Page-level text extractions
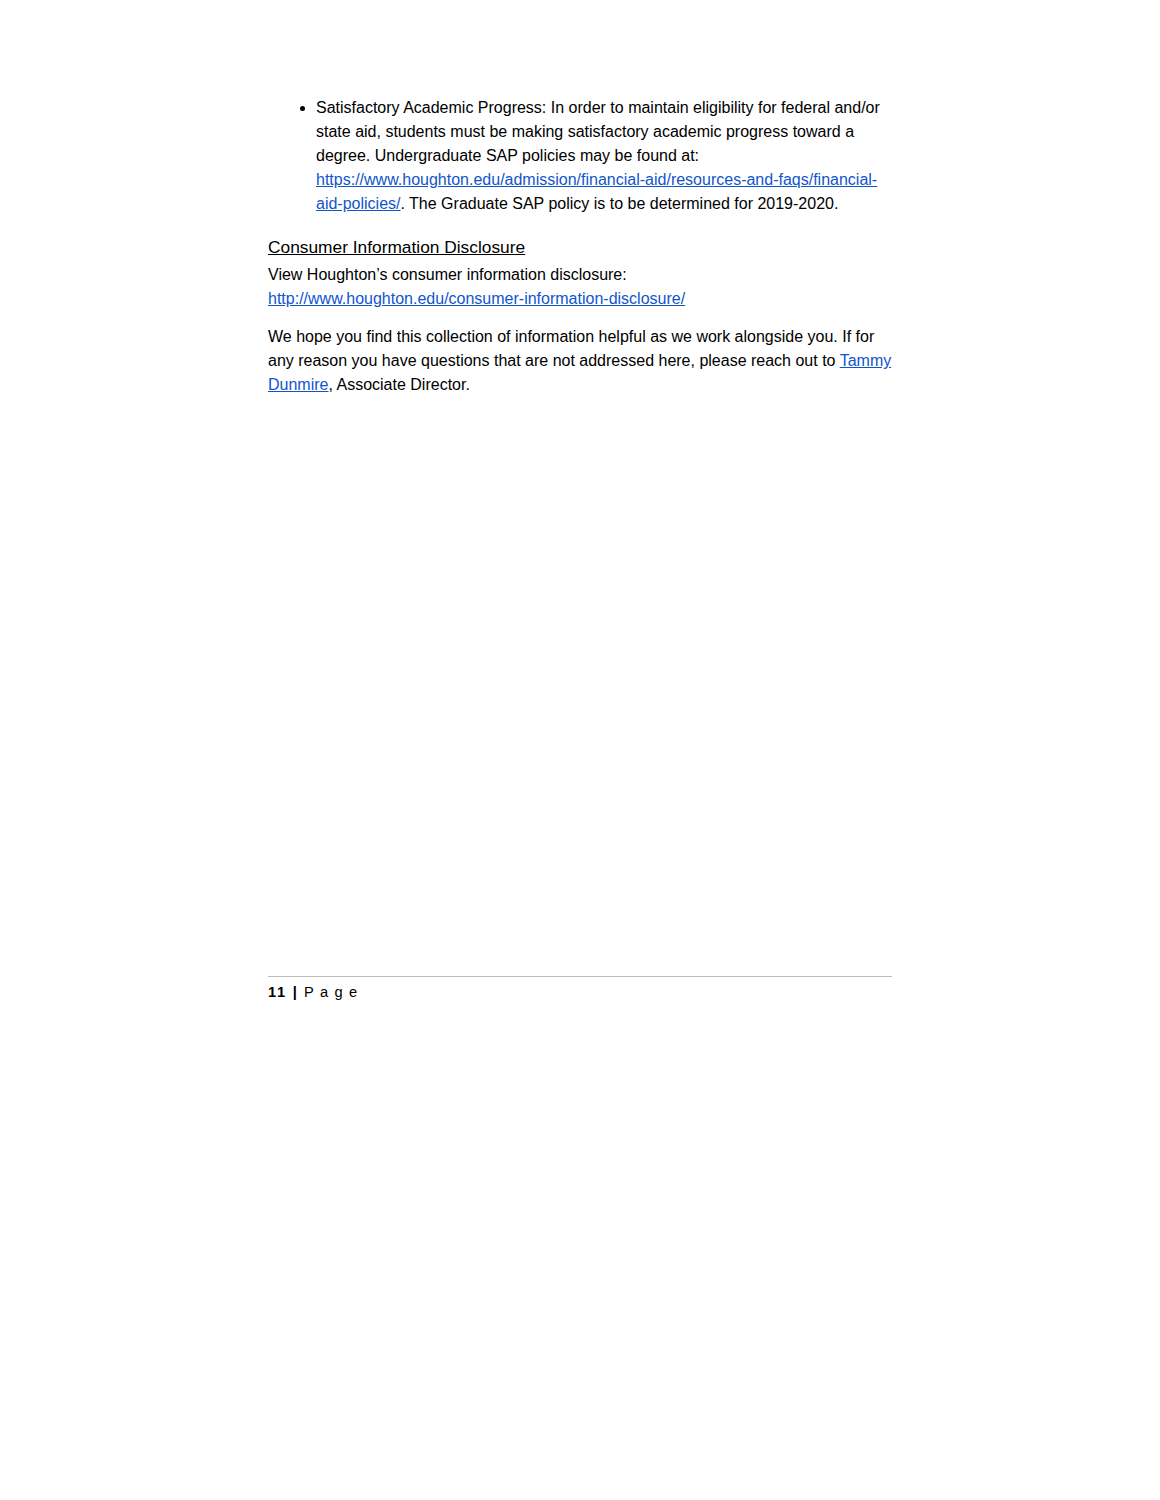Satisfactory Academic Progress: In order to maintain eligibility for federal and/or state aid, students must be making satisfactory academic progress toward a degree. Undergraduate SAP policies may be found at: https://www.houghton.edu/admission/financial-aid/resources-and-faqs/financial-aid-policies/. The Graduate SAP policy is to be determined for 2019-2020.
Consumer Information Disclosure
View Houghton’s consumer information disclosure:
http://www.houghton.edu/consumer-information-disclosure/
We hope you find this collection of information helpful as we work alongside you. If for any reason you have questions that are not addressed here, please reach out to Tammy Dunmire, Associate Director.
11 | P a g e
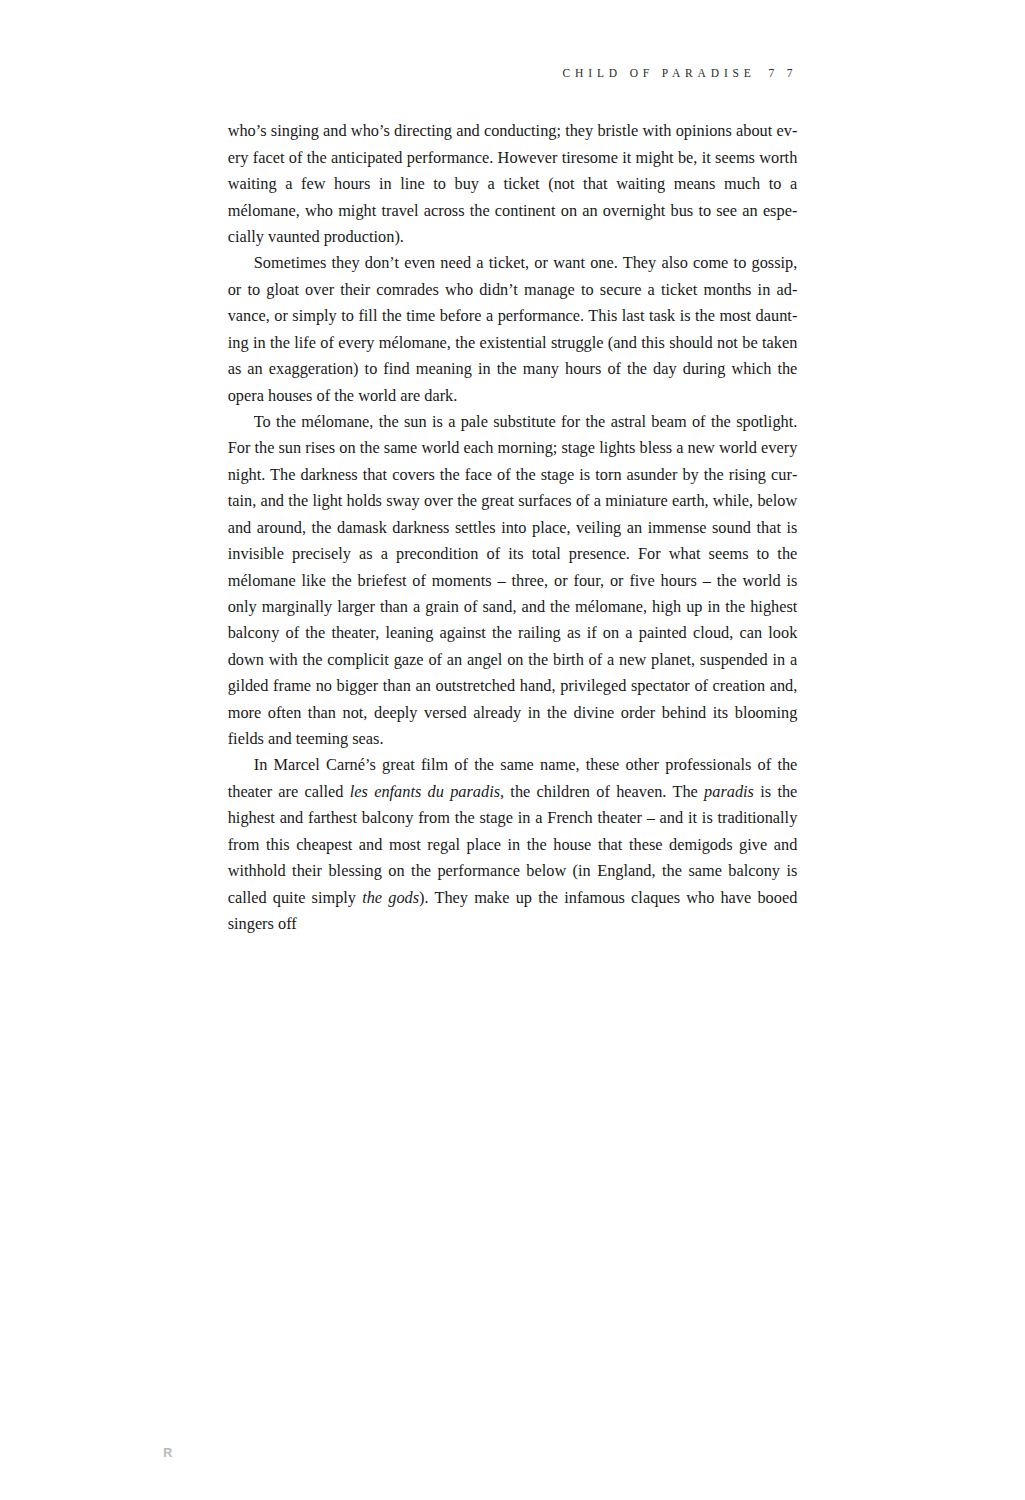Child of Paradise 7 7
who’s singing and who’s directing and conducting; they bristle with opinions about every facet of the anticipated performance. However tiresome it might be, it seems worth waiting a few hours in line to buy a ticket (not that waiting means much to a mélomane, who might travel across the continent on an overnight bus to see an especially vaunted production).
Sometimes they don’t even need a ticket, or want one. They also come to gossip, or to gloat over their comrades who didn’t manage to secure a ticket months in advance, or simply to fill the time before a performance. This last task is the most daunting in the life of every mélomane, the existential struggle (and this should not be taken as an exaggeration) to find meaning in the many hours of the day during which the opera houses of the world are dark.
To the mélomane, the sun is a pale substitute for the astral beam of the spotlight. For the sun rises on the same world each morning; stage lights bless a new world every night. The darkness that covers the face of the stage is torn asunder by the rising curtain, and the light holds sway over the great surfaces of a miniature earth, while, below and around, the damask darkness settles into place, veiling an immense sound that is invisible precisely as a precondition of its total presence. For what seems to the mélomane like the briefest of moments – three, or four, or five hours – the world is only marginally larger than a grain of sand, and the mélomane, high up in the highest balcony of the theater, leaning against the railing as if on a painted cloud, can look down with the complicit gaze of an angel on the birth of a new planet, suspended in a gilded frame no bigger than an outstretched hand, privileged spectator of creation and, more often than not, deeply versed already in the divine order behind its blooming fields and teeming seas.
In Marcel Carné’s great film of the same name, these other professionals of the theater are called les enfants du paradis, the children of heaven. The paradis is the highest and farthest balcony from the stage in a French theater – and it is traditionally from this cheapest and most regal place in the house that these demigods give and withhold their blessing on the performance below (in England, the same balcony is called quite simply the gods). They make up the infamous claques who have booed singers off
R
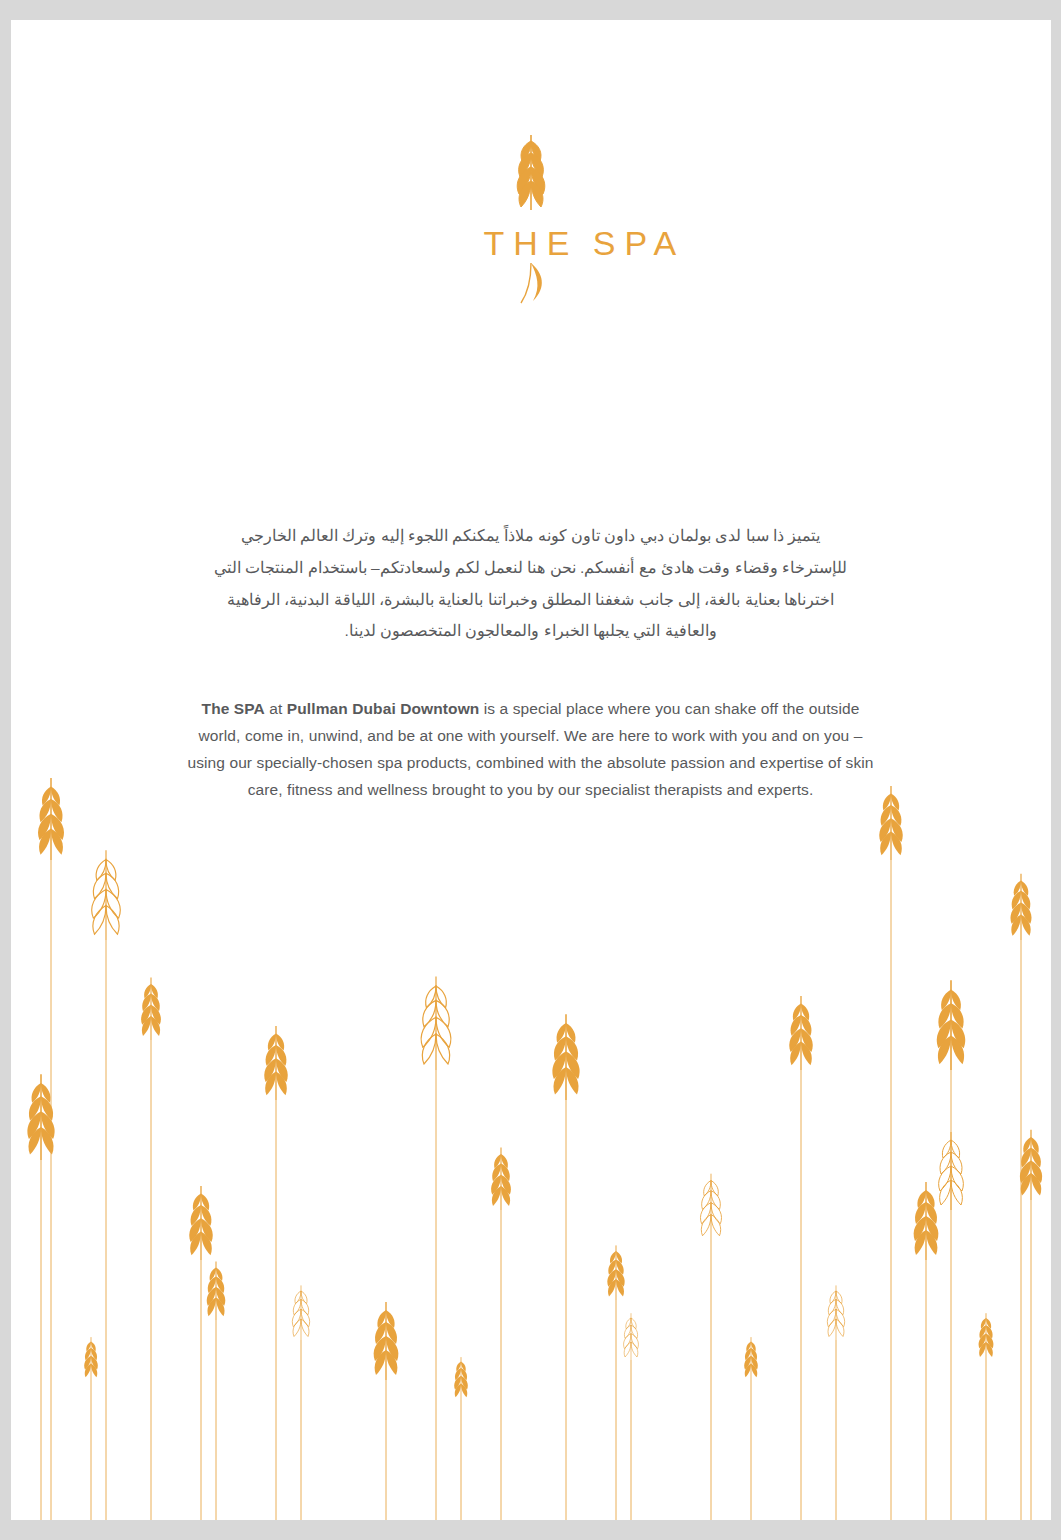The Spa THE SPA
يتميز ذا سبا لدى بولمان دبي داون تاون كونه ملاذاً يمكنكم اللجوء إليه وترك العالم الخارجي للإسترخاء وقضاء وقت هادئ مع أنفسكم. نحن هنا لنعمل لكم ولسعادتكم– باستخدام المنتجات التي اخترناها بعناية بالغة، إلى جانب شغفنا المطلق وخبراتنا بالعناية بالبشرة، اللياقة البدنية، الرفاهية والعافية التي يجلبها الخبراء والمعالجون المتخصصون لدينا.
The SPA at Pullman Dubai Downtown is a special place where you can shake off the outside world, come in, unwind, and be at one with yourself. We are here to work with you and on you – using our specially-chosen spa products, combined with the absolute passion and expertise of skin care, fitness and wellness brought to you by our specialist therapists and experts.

## What the task asks
Scan the entries above for the string "most", and copy every line where it turns up.

## Your solution
Sometimes they don’t even need a ticket, or want one. They also come to gossip, or to gloat over their comrades who didn’t manage to secure a ticket months in advance, or simply to fill the time before a performance. This last task is the most daunting in the life of every mélomane, the existential struggle (and this should not be taken as an exaggeration) to find meaning in the many hours of the day during which the opera houses of the world are dark.
In Marcel Carné’s great film of the same name, these other professionals of the theater are called les enfants du paradis, the children of heaven. The paradis is the highest and farthest balcony from the stage in a French theater – and it is traditionally from this cheapest and most regal place in the house that these demigods give and withhold their blessing on the performance below (in England, the same balcony is called quite simply the gods). They make up the infamous claques who have booed singers off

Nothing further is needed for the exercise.